▶ **Belge alıntısı**
Yaş ve dem aldıkça da artık şiir konusunda zevkim daha da netleşti. İkinci Yenilerle tanışınca iş daha da zevkli bir hal aldı. Bu netleşmenin en önemli aktörü ise Edip Cansever’di. Her nekadar İkinci Yeniler denince akla Edip Cansever’le birlikte Turgut Uyar, Cemal Süreya, Ülkü Tamer, Ece Ayhan, İlhan Berk’de geliyorsa ben Edip Cansever’i hep ayrı tuttum.

Çeviri şiire karşı her zaman mesafeli oldum. Bir çeviri şiir, yazan kadar onu çevirenin de duygularını kapsadığını düşündüm hep. Bunun en güzel örneğini Ömer Hayyam çevirilerinden gördüm, Sabahattin Ali çevirisi ile başka bir çeviriyi karşılaştırdığınızda sanki başka şairi okur gibi olursunuz. Ben hala Ömer Hayyam’ı Sabahattin Ali çevirisinden seviyorum.

Başarılı ve farklı çeviri denildiğinde aklıma hep Can Yücel’in Hamlet’ten “to be or not to be” yi, “bir ihtimal daha var o da ölmek mi dersin” şeklinde türkçe söyleyişi gelir.

O kadar iddialı bir şekilde yazıya başladım. Peki benim şiirim var mı? Bu yaşıma gelene kadar defterime not aldığım onlarca şiir var. Hala kendi şiirimi arayışım devam ediyor.

Güvendiğim insanlardan kazık yediğimde aklıma Murathan Mungan’dan “Bilardo Topları” şiiri geliyor hani yazgını başka ıstakaların kaderine bırakan bilardo topları.

Özdemir Asaf’ın “Ağladığımı gör diye ağlamıyorum, ağladığım için ağladığımı görüyorsun” dizelerinden bisiklete binmeme devşirdiğim bir dizem de var.

İnsanlara kızdığımda aklıma Cahit Sıtkı Tarancı’dan “İmkansız Dostluk” şiirinden
“Sen kendi gecende gidersin, ben kendi gecemde;
Vazgeç kardeşim, ayrıdır bindiğimiz gemiler!” dizesi geliyor. Sonra tekrar umutlanmak için Cahit Irgat’ın o şiire cevap olarak yazdığı “Dost” Şiirinden
“İnan Kardeşim İnan
Aynı suda yüzer bindiğimiz gemiler” dizesi geliyor.

Bunun gibi örnekleri çoğaltabilecekken iki şiir farklı yere koyuyorum: Edip Cansever’den Umutsuzlar Parkı Bölüm 3 ve Friedrich Nietzsche’nin “Salome’ye” şiiri.

Hayatımın şiirini buldum diyemem, “başka türlü birşey benim istediğim” fakat “epeyce yaklaşmışım, duyuyorum; ama anlatamıyorum“.

Şiir konusunda çok sevdiğim bir “caps” var paylaşmak istediğim yazımı bitirmeden. “Annemin Plakları” radyo programında Çetin Erker paylaşmıştı. O da kimin yazdığını bilmiyormuş ama yazan harika yazmış. Ben buna ufak bir ekleme yaptım. İtalik olarak yazan dize benimkisi. Çok şaşırmamışsınızdır.

▶ **İstenen**
Yukarıdaki şiir üzerine kişisel yazıyı kaldığı yerden alıp sürdürür müsün?

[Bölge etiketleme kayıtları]

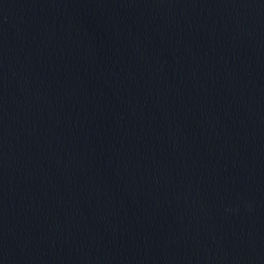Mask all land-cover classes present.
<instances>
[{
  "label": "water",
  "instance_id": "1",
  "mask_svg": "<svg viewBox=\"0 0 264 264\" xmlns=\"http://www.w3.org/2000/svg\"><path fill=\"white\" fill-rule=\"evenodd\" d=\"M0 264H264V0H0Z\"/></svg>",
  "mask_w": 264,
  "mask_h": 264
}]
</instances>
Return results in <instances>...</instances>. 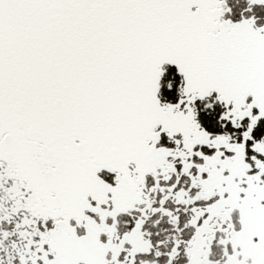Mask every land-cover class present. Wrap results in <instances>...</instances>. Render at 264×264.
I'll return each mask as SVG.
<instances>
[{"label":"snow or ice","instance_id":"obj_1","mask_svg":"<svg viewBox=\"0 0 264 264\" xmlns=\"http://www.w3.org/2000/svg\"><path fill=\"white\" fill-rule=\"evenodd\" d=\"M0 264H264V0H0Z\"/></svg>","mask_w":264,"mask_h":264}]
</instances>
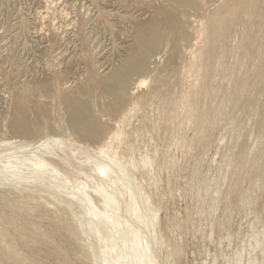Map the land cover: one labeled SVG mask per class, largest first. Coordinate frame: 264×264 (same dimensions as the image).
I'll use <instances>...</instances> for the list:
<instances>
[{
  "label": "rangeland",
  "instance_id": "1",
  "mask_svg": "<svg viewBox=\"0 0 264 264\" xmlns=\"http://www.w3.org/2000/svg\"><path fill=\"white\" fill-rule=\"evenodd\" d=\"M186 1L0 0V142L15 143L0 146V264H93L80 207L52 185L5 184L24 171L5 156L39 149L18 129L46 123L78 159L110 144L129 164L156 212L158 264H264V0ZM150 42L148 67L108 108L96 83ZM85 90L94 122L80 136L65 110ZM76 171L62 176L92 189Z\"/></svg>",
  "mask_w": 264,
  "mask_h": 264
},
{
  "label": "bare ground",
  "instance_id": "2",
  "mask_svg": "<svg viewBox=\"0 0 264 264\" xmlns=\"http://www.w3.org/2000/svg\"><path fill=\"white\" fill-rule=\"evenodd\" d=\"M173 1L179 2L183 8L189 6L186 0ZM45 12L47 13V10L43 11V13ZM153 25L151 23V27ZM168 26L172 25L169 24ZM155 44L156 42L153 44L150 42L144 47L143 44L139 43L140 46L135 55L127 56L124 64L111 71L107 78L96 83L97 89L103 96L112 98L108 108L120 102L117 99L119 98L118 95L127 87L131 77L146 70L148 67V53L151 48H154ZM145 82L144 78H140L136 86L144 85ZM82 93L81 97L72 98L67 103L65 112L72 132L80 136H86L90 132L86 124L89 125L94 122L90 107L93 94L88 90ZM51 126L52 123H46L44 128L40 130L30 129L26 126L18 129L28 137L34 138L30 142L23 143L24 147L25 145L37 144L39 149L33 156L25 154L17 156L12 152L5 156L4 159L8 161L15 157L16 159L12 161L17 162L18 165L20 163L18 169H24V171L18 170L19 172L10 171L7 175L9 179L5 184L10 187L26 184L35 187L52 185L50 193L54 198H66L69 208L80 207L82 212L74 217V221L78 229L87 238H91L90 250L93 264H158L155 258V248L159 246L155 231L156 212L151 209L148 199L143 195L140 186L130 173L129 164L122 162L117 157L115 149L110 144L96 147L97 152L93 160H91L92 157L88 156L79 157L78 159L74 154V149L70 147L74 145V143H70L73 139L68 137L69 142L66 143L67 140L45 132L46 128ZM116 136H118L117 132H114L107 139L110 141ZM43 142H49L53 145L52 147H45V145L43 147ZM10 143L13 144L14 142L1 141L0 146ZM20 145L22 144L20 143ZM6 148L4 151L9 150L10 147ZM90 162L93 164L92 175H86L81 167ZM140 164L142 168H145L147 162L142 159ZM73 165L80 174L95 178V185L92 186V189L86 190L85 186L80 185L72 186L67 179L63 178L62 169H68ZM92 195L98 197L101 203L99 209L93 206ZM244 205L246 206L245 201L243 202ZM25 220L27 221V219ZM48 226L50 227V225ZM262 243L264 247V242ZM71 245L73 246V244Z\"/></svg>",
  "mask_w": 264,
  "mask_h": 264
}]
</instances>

▶ **Yanıt**
En zor hesaplaşmaları Turgut Uyar’dan öğrendim.
Memleketi anlamayı Nazım’dan,
Sevda sözlerini Cemal Süreya’dan,
İnançları ve sorgulamayı da Hayyam’dan,
Eski İstanbul hülyalarına dalmayı Orhan Veli’den,
Toprağın kokusunu sevmeyi Ahmet Arif’ten,
Tok sözlülüğü Can Yücel’den,
Deliliği Atilla İlhan’dan,
İmkansız aşkları Ümit Yaşar’dan,
Sevmelerin başlangıçlarını da olsa olsa Edip Cansever’den öğrendim.

Bu yazıyı yazarken Spotify’de Şarkılaşmış Şiirlerden oluşan listeler dinledim, bir yazı da şarkılaşan şiirlere yazmalıyım dedim kendi kendime.

Son söz:  Şiir sahibinin değil ihtiyacı olanındır. Bunu hiç unutmayın.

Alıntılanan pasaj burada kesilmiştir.